## [YOUR GOAL]
Search each line below for "Ventures", then return the lines where it appears.

[[ ENTRIES PROVIDED open ]]

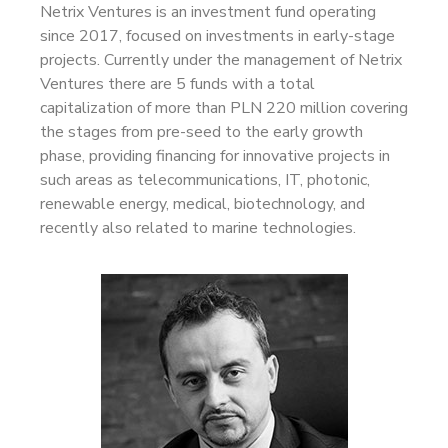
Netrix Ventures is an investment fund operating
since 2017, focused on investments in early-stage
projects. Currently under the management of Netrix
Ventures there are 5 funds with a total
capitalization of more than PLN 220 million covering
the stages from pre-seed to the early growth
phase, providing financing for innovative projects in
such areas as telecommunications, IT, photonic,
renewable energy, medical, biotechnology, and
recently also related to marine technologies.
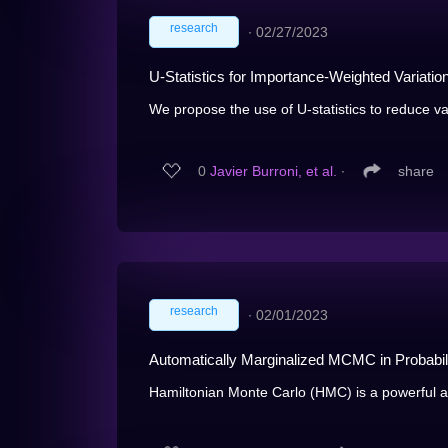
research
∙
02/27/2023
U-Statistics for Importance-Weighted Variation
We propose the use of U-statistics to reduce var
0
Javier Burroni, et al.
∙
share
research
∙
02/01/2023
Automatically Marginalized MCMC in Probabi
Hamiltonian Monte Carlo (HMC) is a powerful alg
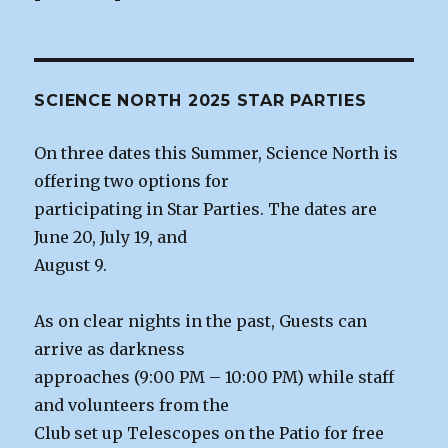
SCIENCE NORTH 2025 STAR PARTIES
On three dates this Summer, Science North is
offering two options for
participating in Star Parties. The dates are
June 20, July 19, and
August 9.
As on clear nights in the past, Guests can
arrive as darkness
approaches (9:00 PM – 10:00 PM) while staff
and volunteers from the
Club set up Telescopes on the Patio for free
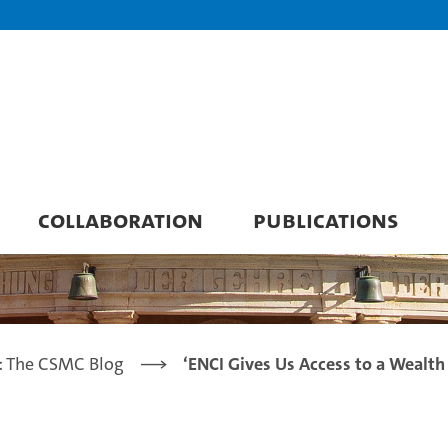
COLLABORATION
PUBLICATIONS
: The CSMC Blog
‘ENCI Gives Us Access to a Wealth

[[ ENTRIES PROVIDED closed ]]

## [RESULT OF THIS TASK]
Netrix Ventures is an investment fund operating
Ventures there are 5 funds with a total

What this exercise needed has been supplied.